DESCRIPTION OF THE TASK => Copy out each line of the data that holds the word "wall".

Object state transitions

^^^^^^^^

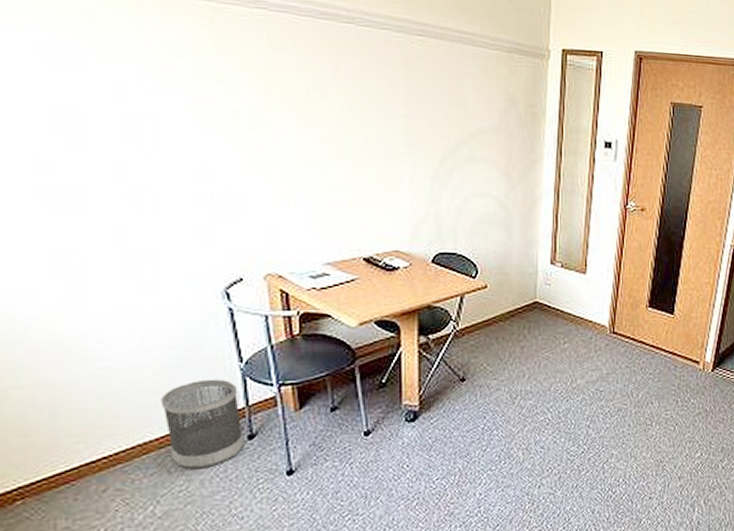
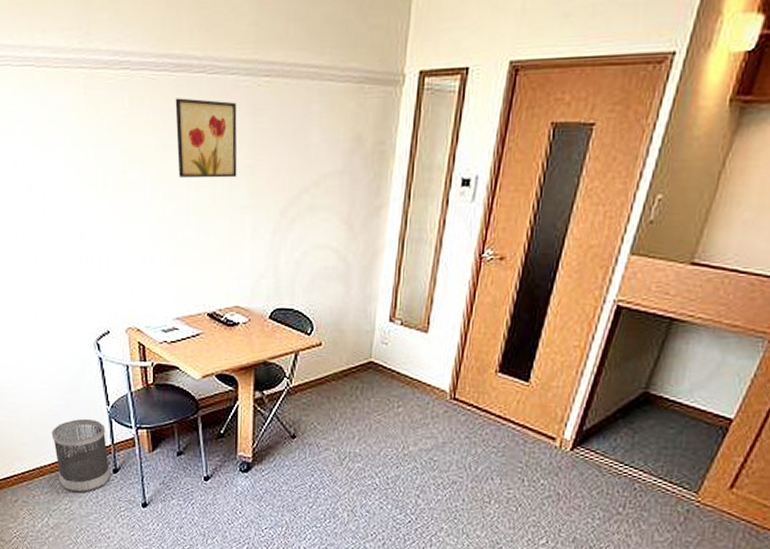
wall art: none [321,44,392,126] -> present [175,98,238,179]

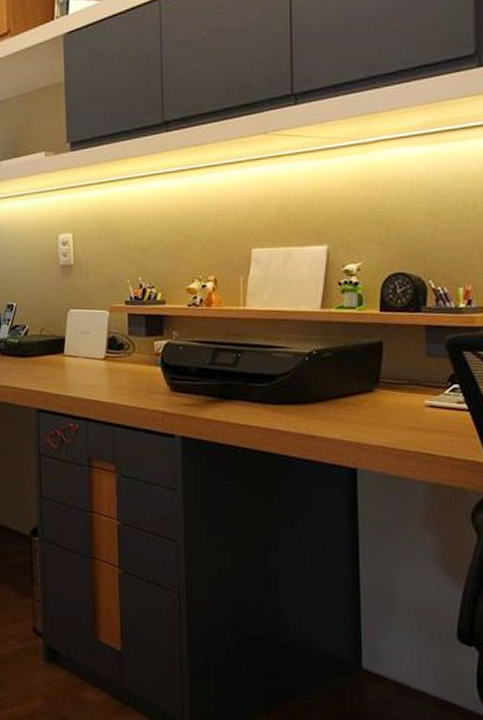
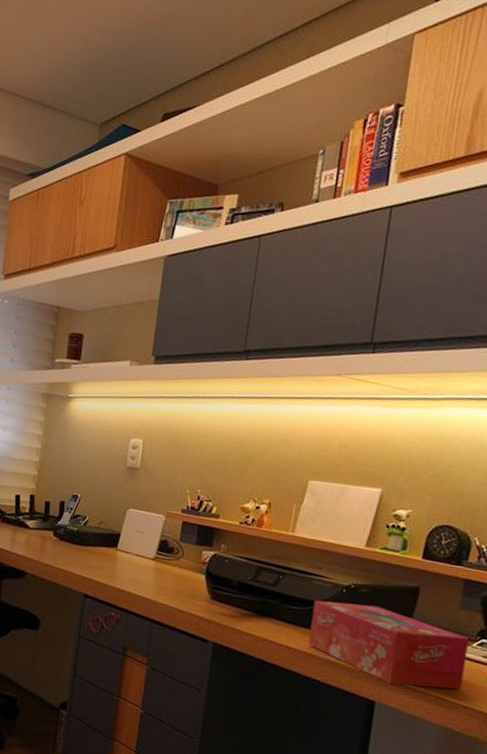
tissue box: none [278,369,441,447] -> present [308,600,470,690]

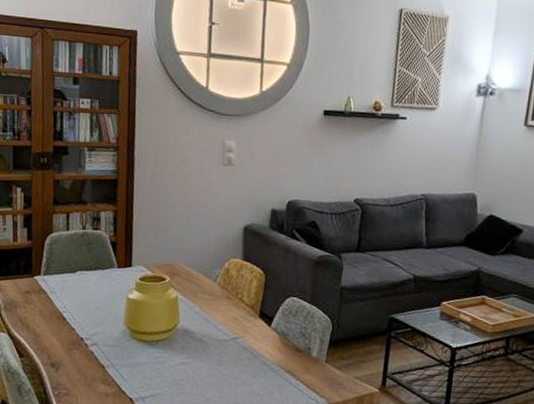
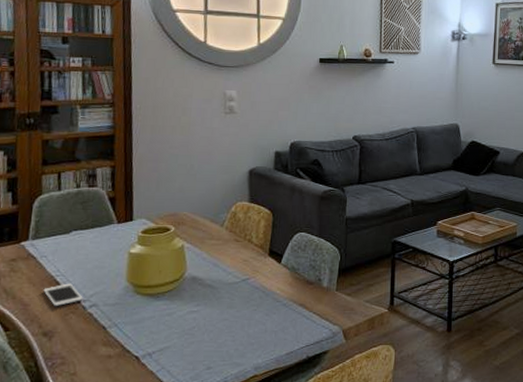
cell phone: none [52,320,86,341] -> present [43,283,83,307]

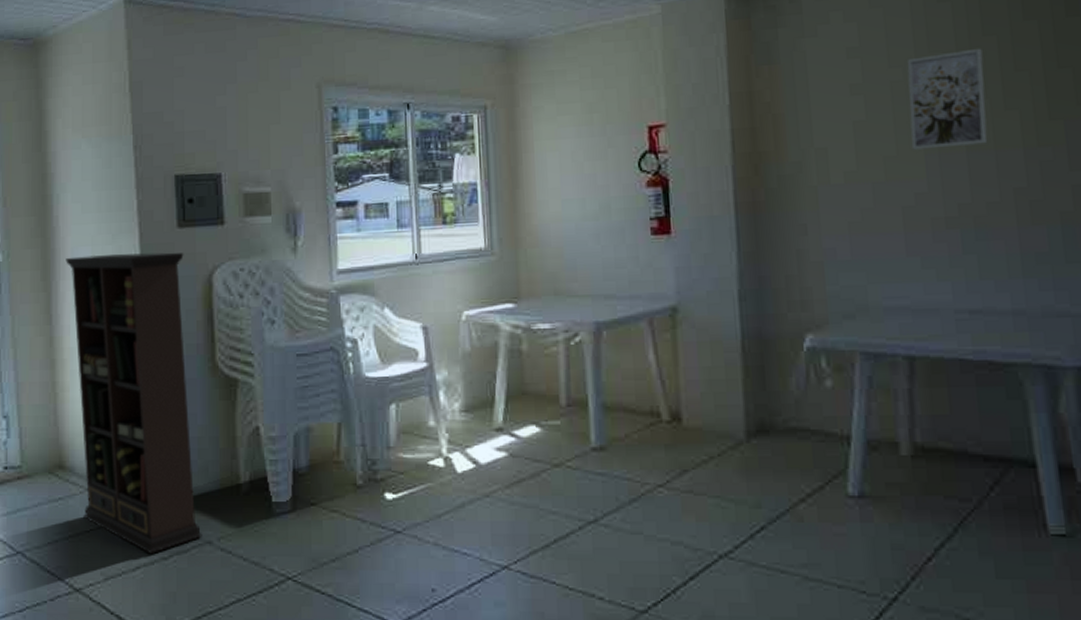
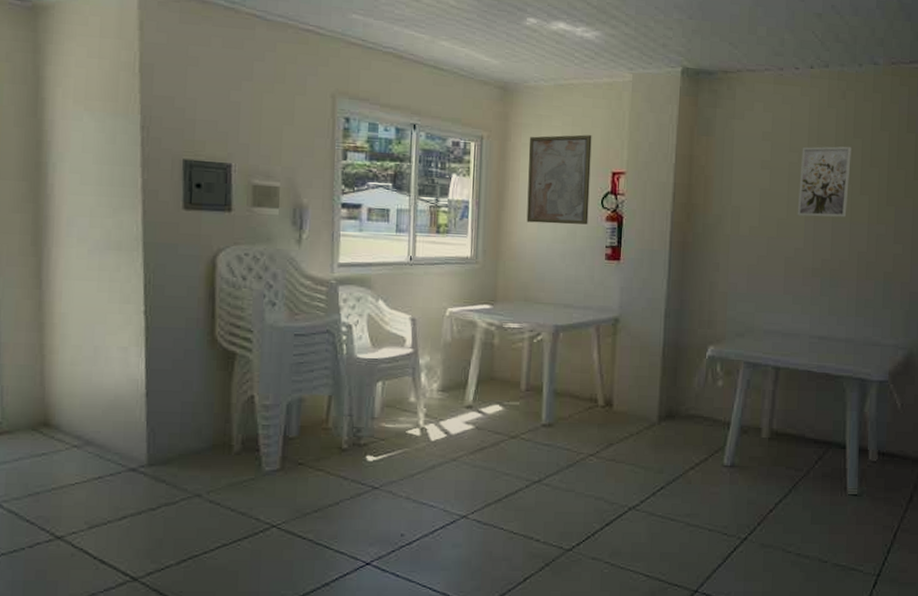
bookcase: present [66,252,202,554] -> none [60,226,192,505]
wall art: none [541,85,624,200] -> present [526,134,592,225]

^^^^^^^^

EXPECTED ANSWER =>
wall art: none [321,44,392,126] -> present [175,98,238,179]
wall art: none [541,85,624,200] -> present [526,134,592,225]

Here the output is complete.